The first edition of the Regional International Training (RIT) in Africa, organized by LCPI in collaboration with Kurve-Wustrow, took place in Kisumu, Kenya from November 23rd until December 11th 2015. The training was held on the premises of Tom Mboya Labour College and brought together 20 participants from 4 different countries, including Kenya, Burundi, Zanzibar and Sudan and trainers from Kenya, Germany and Sudan.
The RIT uses a participatory approach, which incorporates the participants’ insights and experiences in order to equip them with the tools they require to achieve sustainable results in their communities. The RIT also takes into account specific goals and interests and therefore, the focus of the training is determined by the participants themselves. For this RIT, the chosen topics included the following:
- Human rights
- Consensus decision-making
- Conflict sensitivity & do-no-harm
- Anti-bias approach & anti-discrimination
- Social media activism & networking
- Digital security
- Non-violent social movements & community organizing
- Holistic security for activists
Role plays & group work
An important part of the training was group work and discussion rounds as well as role-plays.
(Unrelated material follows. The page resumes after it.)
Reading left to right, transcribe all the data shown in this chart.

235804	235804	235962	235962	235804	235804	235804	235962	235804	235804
Participants were able to greatly enrich the discussions by giving examples of the situations and conflicts in their home countries and communities. One afternoon was dedicated to a presentation of the projects of the international participants from Burundi, Sudan and Zanzibar
Field trip & community activities
The training also included a field trip to Kibigori and Chemase in Kisumu county and Muhoroni in Kericho county. The main reasons for conflict in these areas range around border issues, land disputes and stock theft between the Luo and Nandi .
In Kibigori and Chemase, the RIT-team met with Representatives of Youth peace network, administrators and village elders from the Nandi & Luo Communities. In these areas, LCPI has done do-no-harm (DNH) & conflict sensitivity trainings with the sub-county peace committee & selected community members from both sides. The trainings have contributed to keeping the situation under control and maintain peace. People seemed to understand and try to incorporate the do-no-harm framework and conflict sensitivity principles in their daily lives but peace at the border is very fragile.
In Muhoroni, the RIT-team sat with village elders, women leaders, the area chief and assistant Chiefs as well as a business community representative to learn about the ongoing conflicts, ranging around land issues, stock theft and squatters.The RIT International participants contributed to the discussion by sharing experiences from their own countries. On December 10th, the International Human Rights Day, the RIT-team organized a tree-planting event at a nearby Kowino Health center, in Nyalenda.
All in all, the training was a success: the participants learned about new peace-building tools, made new connections and created a RIT network: the African Peace Movement under the stewardship of LCPI with the goal to establish a lasting and effective network between past and future RIT Africa participants.